* START Exercise input *
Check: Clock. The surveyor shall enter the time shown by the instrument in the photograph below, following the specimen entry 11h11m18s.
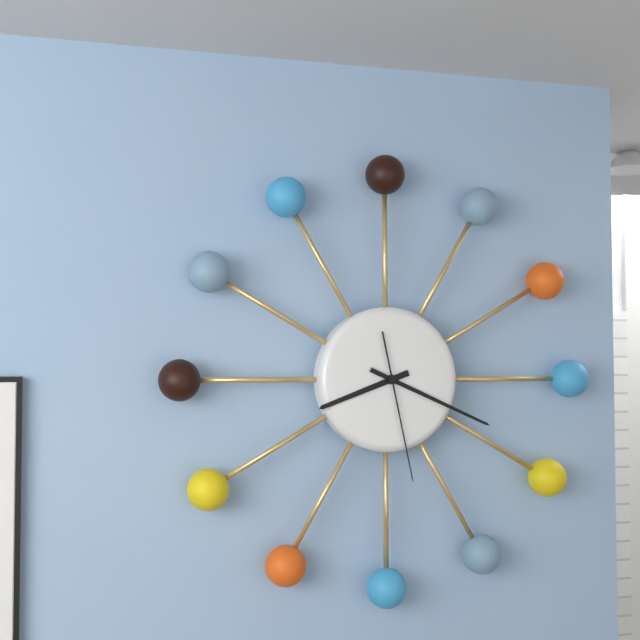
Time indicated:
8h19m28s
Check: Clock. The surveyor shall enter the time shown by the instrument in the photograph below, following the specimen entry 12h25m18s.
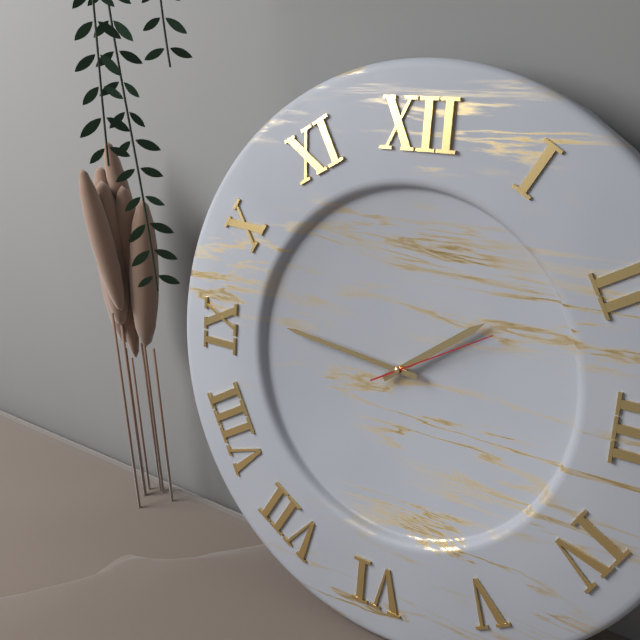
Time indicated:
1h46m10s
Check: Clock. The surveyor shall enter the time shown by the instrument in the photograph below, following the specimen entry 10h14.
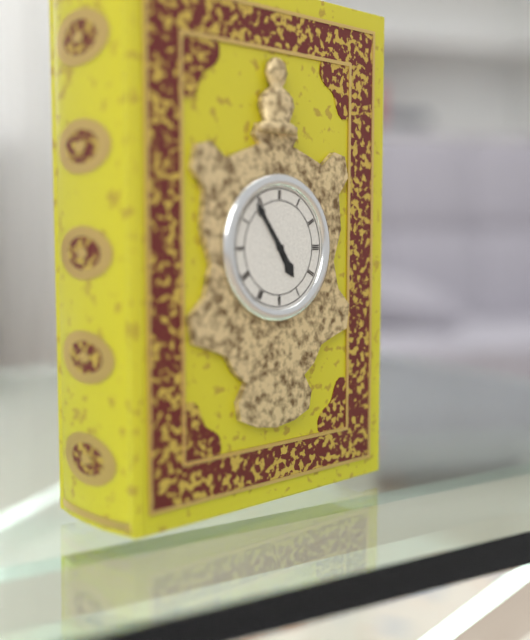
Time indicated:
4h54
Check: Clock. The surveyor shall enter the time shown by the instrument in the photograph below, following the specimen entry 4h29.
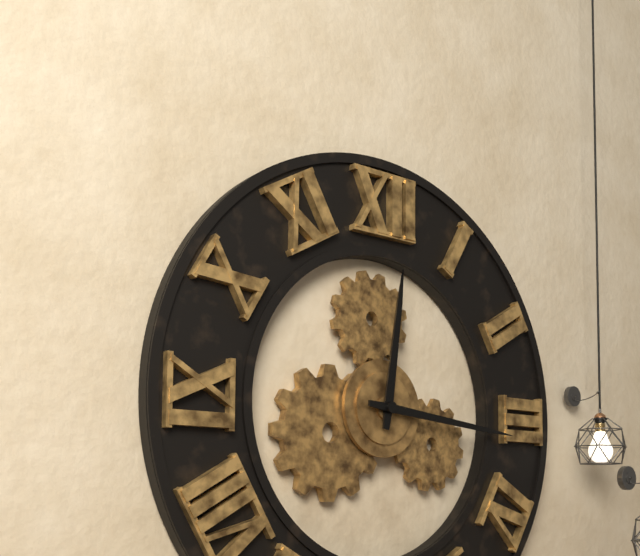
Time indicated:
12h16
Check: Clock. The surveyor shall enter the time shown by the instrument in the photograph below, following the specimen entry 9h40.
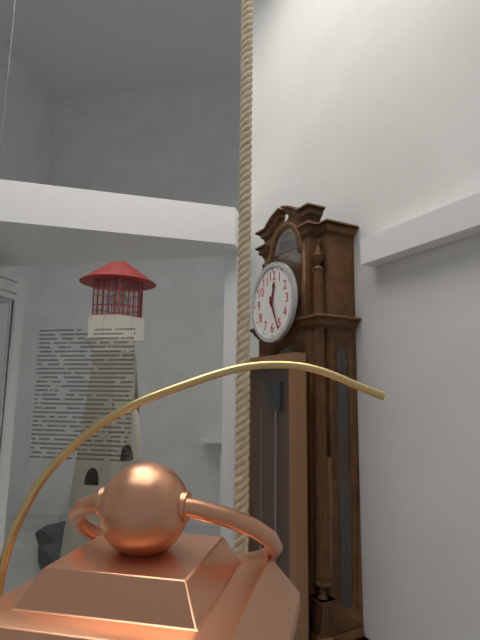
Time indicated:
12h26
* END Exercise input *
◆ What you have to do: Rewrite all of the lines above with each "surveyor" changed to "inspector" and everything else left as it is. Omit the pictures.

◆ Finished exercise:
Check: Clock. The inspector shall enter the time shown by the instrument in the photograph below, following the specimen entry 11h11m18s.
Time indicated:
8h19m28s
Check: Clock. The inspector shall enter the time shown by the instrument in the photograph below, following the specimen entry 12h25m18s.
Time indicated:
1h46m10s
Check: Clock. The inspector shall enter the time shown by the instrument in the photograph below, following the specimen entry 10h14.
Time indicated:
4h54
Check: Clock. The inspector shall enter the time shown by the instrument in the photograph below, following the specimen entry 4h29.
Time indicated:
12h16
Check: Clock. The inspector shall enter the time shown by the instrument in the photograph below, following the specimen entry 9h40.
Time indicated:
12h26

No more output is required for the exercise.